Фрагмент текста:
Видя враждебное отношение аборигенов, барон де Бетанкур покинул страну и отправился завоевывать остров Пальм. Жители Лас-Пальмас отличались ловкостью в метании камней; они редко промахивались. В столкновениях, таким образом, жертвы были значительными с обеих сторон, однако потери канарцев все-таки были больше, нормандцев же погибло около ста человек.
После шести недель бесконечных стычек барон покинул Лас-Пальмас и провел три месяца на Ферро, большом острове семи лье в длину и пяти в ширину, имевшем в плане форму подковы. Поверхность острова была возвышенной и гладкой, хотя в ряде мест ее затеняли протяженные рощи сосен и лавровых деревьев. Испарения, удерживаемые высокими горами, увлажняли почву и делали ее пригодной для возделывания зерновых культур и винограда. На острове в изобилии водилась дичь; по равнинам бродили дикие свиньи, козы, овцы рядом с крупными ящерицами, размерами напоминавшими американских игуан. Что же до туземных жителей, как мужчин, так и женщин, то они были очень красивы, сильны, веселы, здоровы, ловки, пропорционально сложены и очень склонны к бракам. В целом остров Ферро был одним из самых «приятных» в архипелаге.
Завоевав острова Ферро и Лас-Пальмас, барон де Бетанкур вернулся на Фуэртевентуру. Этот остров насчитывал семнадцать лье в длину и восемь в ширину; были на нем и равнины и горы. Однако поверхность его была менее изрезанной, чем на других островах. В великолепных рощах бежали широкие пресноводные ручьи; молочаи, с едким молочным соком, давали сильный яд. Кроме того, в изобилии росли финиковые пальмы, оливковые и мастиковые деревья, а также некое растение-краситель, культивирование которого должно было стать необыкновенно прибыльным. Побережье Фуэртевентуры не давало хорошего убежища для крупных кораблей, но мелкие могли там себя чувствовать в безопасности.
Именно на этом острове барон де Бетанкур начал раздавать земли колонистам и делал это так справедливо, что каждый был доволен своим наделом. Те, кого он привел с собой, его сотоварищи, были на девять лет освобождены от арендной платы.
Столь набожному человеку, каким был барон де Бетанкур, не могли быть безразличны вопросы религии и церковной администрации. Поэтому он принял решение обратиться в Рим, дабы заполучить в эту страну епископа, который «привел бы в порядок церковные дела и восславил католическую веру».
Оставив губернатором своего племянника Масьо, Бетанкур распорядился, чтобы ему дважды в год присылали известия в Нормандию о положении дел на Канарских островах и чтобы на доходы с островов Лансароте и Фуэртевентура были выстроены две церкви.

Фрагмент данных:
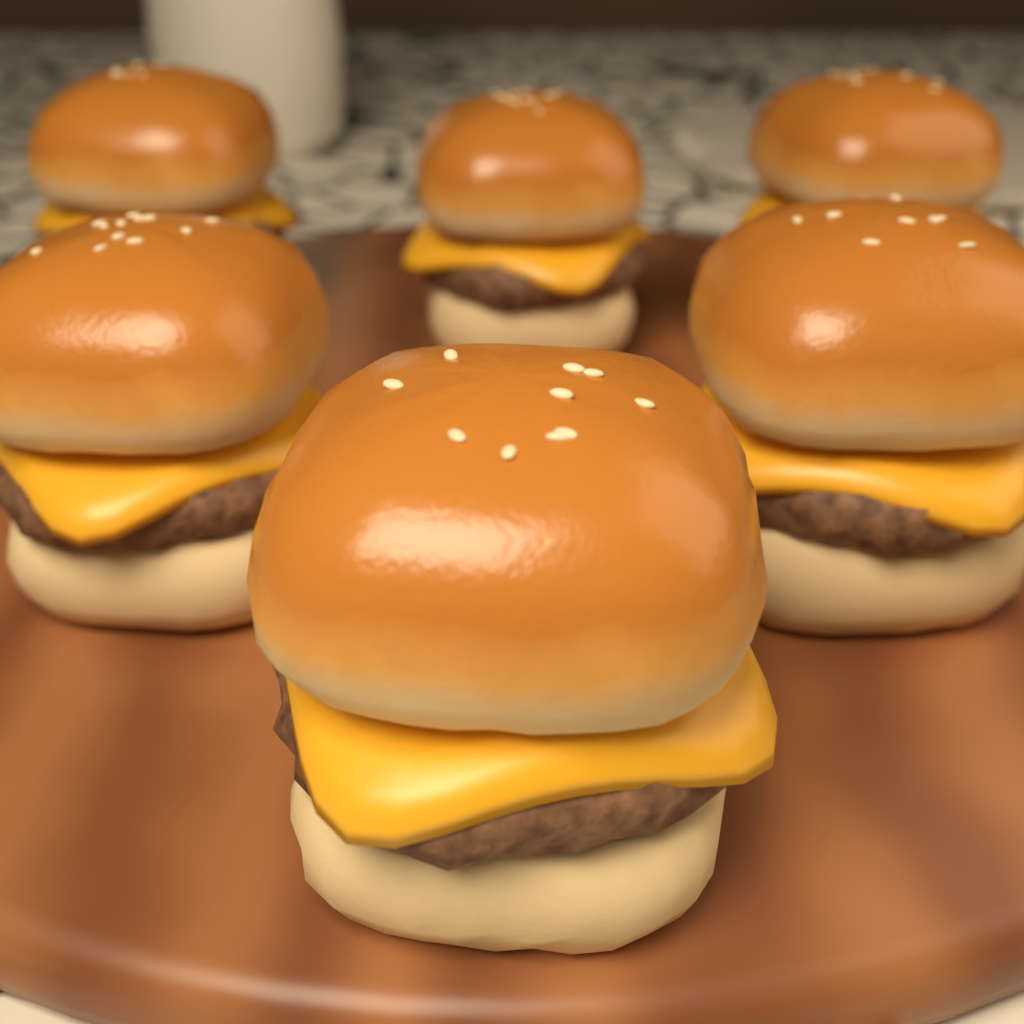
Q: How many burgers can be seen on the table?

Суть задания:
Назовите, кого барон де Бетанкур оставил губернатором, согласно фрагменту текста. Данные здесь никакой роли не играют.

Ответ к упражнению:
Губернатором барон де Бетанкур оставил своего племянника Масьо.